Publisher: Library of America
ISBN: 1598537415
Category : Fiction
Languages : en
Pages : 867
Book Description
In the 1960s the masters of crime fiction expanded the genre’s literary and psychological possibilities with audacious new themes, forms, and subject matter—here are five of their finest works This is the first of two volumes gathering the best American crime fiction of the 1960s, nine novels of astonishing variety and inventiveness that pulse with the energies of that turbulent, transformative decade. In The Murderers (1961) by Fredric Brown, an out-of-work actor, hanging out with Beat drifters on the fringes of Hollywood, concocts a murder scheme that devolves into nightmare. This late work by a master in many genres is one of his darkest and most ingenious. Dan J. Marlowe’s The Name of the Game Is Death (1962) channels the inner life of a violent criminal who freely acknowledges the truth of a prison psychiatrist’s diagnosis: “Your values are not civilized values.” Written with unnerving emotional authenticity, the story hurtles toward an annihilating climax. Charles Williams drew on his experience in the merchant marine for his thriller Dead Calm (1963). A newlywed couple alone on a small yacht find themselves at the mercy of the mysterious survivor they have rescued from a sinking ship, in a suspenseful story that chillingly evokes the perils of the open ocean. In the beautifully told and sharply observant The Expendable Man (1963), Dorothy B. Hughes’s final masterpiece of suspense, a young man in the American Southwest runs afoul of racial assumptions after he picks up a hitchhiker who soon turns up dead. In twenty-four brilliantly constructed novels, Richard Stark (a pen name of Donald Westlake) charted the career of Parker, a hard-nosed professional thief, with rigorous clarity.

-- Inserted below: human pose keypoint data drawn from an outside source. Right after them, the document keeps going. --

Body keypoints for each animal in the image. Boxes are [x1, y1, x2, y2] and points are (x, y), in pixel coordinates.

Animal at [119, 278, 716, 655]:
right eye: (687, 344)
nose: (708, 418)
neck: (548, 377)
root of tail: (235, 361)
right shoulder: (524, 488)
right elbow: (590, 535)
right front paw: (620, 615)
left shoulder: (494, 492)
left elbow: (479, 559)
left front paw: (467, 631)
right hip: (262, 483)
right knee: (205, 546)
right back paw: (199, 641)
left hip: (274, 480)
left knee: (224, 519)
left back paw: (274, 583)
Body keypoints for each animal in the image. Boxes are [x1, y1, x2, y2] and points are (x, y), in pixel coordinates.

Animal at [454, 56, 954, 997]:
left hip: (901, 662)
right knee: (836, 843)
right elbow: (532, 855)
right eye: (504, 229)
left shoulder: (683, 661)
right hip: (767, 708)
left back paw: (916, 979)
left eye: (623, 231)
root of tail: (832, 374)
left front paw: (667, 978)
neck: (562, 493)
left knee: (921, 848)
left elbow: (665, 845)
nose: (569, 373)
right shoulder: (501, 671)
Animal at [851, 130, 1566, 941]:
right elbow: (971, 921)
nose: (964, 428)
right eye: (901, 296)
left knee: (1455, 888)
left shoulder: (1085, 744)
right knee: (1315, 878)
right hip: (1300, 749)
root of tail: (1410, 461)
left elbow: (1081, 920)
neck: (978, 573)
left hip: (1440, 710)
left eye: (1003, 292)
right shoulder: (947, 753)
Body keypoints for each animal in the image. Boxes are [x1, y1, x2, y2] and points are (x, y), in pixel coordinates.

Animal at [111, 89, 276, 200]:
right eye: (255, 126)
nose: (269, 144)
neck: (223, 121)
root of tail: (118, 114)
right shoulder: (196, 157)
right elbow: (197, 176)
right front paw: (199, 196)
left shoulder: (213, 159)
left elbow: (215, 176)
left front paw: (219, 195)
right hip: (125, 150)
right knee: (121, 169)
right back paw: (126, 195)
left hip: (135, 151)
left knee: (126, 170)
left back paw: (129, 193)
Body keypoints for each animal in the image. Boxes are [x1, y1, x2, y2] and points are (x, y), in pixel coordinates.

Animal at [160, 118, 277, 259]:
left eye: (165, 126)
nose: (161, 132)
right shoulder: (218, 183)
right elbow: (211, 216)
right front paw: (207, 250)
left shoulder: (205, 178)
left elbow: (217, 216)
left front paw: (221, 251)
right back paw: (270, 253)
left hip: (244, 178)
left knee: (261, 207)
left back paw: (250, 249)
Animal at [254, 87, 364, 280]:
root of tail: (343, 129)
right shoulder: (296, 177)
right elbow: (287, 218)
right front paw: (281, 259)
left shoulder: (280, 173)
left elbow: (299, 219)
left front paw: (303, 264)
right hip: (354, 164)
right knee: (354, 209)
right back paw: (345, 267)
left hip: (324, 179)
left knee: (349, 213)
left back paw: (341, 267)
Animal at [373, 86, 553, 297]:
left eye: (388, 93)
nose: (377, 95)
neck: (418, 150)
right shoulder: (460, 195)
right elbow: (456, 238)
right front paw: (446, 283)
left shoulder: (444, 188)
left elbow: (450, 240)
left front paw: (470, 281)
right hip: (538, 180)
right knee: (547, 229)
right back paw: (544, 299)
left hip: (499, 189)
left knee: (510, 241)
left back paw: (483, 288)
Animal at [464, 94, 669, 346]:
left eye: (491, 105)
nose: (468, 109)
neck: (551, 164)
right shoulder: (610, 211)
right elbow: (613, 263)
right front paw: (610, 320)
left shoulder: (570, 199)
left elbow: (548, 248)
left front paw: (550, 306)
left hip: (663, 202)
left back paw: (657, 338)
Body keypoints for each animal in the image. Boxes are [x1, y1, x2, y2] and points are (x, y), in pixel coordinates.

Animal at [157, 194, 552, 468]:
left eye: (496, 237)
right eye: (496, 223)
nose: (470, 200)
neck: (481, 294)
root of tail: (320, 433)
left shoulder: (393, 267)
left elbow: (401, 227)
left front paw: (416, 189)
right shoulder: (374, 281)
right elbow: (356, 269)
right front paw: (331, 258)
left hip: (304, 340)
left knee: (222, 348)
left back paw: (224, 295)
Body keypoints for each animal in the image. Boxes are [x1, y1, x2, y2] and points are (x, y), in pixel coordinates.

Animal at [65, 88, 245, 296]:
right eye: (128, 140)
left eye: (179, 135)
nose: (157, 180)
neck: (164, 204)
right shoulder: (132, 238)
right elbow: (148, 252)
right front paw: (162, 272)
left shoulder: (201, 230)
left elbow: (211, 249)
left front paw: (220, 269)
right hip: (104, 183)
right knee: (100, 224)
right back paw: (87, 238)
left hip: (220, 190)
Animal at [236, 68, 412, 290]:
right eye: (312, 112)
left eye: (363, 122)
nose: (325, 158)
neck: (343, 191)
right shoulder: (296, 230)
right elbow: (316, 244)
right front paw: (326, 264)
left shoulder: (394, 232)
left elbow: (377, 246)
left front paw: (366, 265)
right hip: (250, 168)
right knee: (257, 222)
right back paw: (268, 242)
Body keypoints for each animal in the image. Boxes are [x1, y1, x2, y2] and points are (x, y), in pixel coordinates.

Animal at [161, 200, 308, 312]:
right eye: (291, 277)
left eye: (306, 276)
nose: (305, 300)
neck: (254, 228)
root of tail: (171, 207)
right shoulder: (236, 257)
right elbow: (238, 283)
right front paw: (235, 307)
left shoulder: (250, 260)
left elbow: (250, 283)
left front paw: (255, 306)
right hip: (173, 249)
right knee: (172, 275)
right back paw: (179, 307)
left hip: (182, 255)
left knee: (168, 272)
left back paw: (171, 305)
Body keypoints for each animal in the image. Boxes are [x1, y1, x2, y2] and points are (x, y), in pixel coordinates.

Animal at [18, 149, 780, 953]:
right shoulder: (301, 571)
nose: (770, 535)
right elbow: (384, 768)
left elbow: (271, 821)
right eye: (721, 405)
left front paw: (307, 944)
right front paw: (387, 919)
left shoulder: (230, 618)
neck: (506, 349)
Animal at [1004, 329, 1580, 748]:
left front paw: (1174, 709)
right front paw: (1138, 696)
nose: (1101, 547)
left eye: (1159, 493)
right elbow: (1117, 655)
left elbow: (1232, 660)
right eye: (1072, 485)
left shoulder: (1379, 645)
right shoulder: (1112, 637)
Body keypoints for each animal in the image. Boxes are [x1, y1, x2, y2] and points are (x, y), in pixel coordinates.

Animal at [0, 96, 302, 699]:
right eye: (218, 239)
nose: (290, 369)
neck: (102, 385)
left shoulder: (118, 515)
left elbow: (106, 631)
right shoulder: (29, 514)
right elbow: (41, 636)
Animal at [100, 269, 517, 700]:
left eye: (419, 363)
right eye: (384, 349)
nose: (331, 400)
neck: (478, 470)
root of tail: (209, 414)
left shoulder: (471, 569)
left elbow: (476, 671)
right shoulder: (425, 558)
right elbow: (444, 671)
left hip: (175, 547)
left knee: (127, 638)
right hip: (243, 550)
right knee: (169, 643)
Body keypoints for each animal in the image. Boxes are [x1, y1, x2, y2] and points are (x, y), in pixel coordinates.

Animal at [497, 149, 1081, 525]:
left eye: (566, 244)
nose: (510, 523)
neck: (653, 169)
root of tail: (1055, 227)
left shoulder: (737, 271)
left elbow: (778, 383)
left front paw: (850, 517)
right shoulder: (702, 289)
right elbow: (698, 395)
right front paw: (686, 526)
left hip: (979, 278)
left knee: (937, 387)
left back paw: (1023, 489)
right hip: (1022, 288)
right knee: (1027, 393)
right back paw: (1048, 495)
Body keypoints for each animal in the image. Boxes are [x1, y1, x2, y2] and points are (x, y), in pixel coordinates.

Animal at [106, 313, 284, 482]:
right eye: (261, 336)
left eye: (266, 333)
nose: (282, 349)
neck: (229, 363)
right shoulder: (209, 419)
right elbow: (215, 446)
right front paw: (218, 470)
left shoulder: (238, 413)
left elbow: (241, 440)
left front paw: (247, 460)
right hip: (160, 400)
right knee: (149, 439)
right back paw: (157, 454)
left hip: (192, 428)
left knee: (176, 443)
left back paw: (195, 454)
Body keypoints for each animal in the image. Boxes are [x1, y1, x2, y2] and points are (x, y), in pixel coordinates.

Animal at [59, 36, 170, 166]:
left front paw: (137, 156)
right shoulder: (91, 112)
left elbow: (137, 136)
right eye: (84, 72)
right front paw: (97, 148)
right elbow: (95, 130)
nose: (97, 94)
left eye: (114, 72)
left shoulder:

The Score (1964), a stand-out in the series, finds Parker and his criminal associates hatching a plot to rob simultaneously all the jewelry stores, payroll offices, and banks in a remote Western mining town, only to come up against the human limits of even the most intricate planning. Volume features include an introduction by editor Geoffrey O'Brien (Hardboiled America), newly researched biographies of the writers and helpful notes, and an essay on textual selection.